Wednesday, February 23, 2005

Secunia, Techworld, Mac OS X, and various Reality Distortion Fields


Recently, a Danish (I am told) internet security firm named Secunia has gotten a lot of free publicity, largely by making the pronouncement that Mac OS X is no more secure than other operating systems, notably Windows XP and its variations, which it considers the most secure of all.

Apple has gotten quite a bit (not a huge amount) of bad press over this, all of it citing Secunia's Press Release. The most vehement I have encountered is on Techworld.com: Apple Shames Itself Again Over Security.

Unlike some pro-Apple bigots I am not entirely immune to doubting the utter superiority of Mac OS X to all alternatives, so I decided to do a little research. Something, apparently, no-one at Techworld is required to do.

If you visit Secunia's website, and I suggest you do, try looking at their archives of security alerts, under Apple: Mac OS X, and Microsoft: Windows XP Professional. I won't link directly, since you should go find these things yourself to (a) prove how easy it is, and (b) demonstrate that I am not cherry-picking my results.

First of all, in their summary graphs and tables, Secunia reports fewer security alerts for Mac OS X (all versions including server) than one variant (Professional) of Windows XP. But, hold your horses, Windows XP Professional is reported as having no serious issues, none, zero percent (out of 67).

But, when you scroll down the page you discover several serious issues listed. Hmm, if there are several, how does this come out as 0%? So either Secunia are incompetent, or dishonest. Certainly, journalists can't be bothered checking beyond press releases. Well, no surprise there.
What's more, one of these serious issues has been unresolved for nine months!

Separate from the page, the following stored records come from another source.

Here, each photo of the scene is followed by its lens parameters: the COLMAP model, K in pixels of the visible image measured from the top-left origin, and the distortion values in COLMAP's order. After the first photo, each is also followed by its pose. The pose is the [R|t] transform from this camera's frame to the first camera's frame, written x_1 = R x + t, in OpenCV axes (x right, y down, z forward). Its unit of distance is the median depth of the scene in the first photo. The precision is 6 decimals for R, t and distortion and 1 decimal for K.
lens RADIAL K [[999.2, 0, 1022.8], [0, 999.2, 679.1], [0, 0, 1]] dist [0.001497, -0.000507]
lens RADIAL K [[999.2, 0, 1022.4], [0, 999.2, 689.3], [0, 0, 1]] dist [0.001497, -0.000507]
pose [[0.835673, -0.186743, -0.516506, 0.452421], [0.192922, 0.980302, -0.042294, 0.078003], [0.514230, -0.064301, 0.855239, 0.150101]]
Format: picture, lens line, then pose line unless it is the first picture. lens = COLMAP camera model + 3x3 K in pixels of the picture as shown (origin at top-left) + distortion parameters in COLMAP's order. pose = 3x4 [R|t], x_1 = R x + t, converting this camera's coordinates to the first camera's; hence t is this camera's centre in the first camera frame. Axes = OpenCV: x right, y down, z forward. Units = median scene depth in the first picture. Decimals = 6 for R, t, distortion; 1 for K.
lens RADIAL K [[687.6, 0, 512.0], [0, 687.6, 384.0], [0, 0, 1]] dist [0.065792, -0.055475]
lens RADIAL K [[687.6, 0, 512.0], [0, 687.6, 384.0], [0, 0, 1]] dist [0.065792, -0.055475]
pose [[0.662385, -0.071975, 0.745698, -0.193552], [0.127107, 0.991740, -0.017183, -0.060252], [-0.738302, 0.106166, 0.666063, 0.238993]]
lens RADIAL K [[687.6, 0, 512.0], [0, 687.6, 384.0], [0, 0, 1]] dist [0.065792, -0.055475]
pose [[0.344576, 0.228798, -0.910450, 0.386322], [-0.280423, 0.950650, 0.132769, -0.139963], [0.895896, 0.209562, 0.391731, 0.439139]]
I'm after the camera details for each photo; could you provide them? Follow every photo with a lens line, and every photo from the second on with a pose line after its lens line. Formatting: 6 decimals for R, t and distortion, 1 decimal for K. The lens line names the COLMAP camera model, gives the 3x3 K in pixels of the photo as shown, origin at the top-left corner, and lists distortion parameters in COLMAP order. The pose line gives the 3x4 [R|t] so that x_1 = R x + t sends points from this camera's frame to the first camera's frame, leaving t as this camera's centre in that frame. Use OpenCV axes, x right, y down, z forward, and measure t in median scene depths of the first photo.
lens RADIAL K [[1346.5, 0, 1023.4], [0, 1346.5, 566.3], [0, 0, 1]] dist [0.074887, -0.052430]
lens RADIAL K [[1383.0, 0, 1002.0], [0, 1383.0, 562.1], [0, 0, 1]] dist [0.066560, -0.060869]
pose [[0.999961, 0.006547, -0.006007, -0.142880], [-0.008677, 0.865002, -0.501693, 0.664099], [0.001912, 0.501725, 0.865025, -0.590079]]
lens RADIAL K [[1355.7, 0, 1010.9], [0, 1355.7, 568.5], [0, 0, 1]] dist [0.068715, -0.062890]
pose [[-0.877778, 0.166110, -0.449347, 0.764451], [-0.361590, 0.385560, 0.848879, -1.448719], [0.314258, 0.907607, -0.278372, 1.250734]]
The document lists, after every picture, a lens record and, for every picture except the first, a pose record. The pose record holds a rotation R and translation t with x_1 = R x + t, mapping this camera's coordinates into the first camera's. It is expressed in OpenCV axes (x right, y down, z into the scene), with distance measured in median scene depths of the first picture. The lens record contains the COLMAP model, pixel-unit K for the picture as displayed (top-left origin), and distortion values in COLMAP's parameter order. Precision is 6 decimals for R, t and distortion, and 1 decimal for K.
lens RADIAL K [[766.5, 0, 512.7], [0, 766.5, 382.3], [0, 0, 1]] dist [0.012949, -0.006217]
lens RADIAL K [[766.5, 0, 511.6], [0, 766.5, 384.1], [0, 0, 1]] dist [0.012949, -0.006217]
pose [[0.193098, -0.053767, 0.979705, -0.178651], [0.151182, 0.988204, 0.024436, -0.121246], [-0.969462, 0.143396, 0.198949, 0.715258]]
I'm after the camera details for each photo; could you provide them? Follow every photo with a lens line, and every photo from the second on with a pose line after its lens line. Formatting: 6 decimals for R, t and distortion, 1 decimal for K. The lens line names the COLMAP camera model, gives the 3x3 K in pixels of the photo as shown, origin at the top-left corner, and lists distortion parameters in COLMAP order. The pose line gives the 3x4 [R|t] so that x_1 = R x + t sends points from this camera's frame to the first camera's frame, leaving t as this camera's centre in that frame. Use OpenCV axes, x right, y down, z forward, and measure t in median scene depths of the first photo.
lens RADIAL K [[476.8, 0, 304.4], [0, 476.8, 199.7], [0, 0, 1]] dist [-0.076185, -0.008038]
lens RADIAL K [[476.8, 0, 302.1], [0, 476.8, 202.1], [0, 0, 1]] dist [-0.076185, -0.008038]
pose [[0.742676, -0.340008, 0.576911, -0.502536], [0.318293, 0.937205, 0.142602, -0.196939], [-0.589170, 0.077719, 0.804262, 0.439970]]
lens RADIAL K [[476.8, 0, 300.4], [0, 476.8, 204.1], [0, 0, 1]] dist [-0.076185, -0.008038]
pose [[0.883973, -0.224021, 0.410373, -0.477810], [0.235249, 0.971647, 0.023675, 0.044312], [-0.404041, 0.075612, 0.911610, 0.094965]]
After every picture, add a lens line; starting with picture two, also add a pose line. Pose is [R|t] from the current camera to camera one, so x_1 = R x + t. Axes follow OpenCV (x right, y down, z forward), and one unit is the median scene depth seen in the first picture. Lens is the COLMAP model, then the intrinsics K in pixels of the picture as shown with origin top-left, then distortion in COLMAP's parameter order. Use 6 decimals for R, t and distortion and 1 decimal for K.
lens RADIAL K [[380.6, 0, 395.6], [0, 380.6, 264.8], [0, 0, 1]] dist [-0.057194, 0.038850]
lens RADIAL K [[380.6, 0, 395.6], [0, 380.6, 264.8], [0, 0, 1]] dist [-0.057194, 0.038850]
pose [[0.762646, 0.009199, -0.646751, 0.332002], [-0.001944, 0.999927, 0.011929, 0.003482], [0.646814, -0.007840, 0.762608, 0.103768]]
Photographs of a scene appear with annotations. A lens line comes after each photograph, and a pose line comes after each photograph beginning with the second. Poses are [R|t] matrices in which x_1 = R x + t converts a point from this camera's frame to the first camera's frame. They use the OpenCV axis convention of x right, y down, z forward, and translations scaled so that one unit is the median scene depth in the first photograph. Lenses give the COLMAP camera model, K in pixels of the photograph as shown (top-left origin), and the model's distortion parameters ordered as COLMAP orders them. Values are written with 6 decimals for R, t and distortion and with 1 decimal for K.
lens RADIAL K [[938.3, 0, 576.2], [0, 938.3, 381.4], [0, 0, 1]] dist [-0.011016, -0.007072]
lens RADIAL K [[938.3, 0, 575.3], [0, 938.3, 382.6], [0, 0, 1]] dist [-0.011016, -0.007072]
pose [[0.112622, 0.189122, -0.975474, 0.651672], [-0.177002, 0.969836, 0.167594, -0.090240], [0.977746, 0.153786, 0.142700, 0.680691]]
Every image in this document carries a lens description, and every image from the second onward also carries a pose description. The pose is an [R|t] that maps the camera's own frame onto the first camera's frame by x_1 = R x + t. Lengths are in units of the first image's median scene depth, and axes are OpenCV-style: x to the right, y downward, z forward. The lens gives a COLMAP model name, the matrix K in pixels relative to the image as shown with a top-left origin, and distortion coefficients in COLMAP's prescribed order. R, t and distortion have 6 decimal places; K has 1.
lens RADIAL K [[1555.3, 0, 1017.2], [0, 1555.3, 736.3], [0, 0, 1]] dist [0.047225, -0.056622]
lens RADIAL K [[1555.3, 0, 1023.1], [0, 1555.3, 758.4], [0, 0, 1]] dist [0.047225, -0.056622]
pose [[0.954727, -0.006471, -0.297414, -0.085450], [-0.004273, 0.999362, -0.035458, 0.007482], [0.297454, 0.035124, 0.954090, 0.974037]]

And then, there's the well-known gaping hole of ActiveX (an ActiveX control can do anything it likes to your machine). ActiveX issues are mentioned only once on Secunia's XP Professional page and shown as having a single serious flaw which has been fixed. (It's one of the 0%.) Well the fix is that the user has to magically know that this ActiveX control isn't safe and click "No" while to get his/her daily work done he/she may have to magically know that other ActiveX controls ARE safe and click "Yes". Whew. Glad that was "fixed".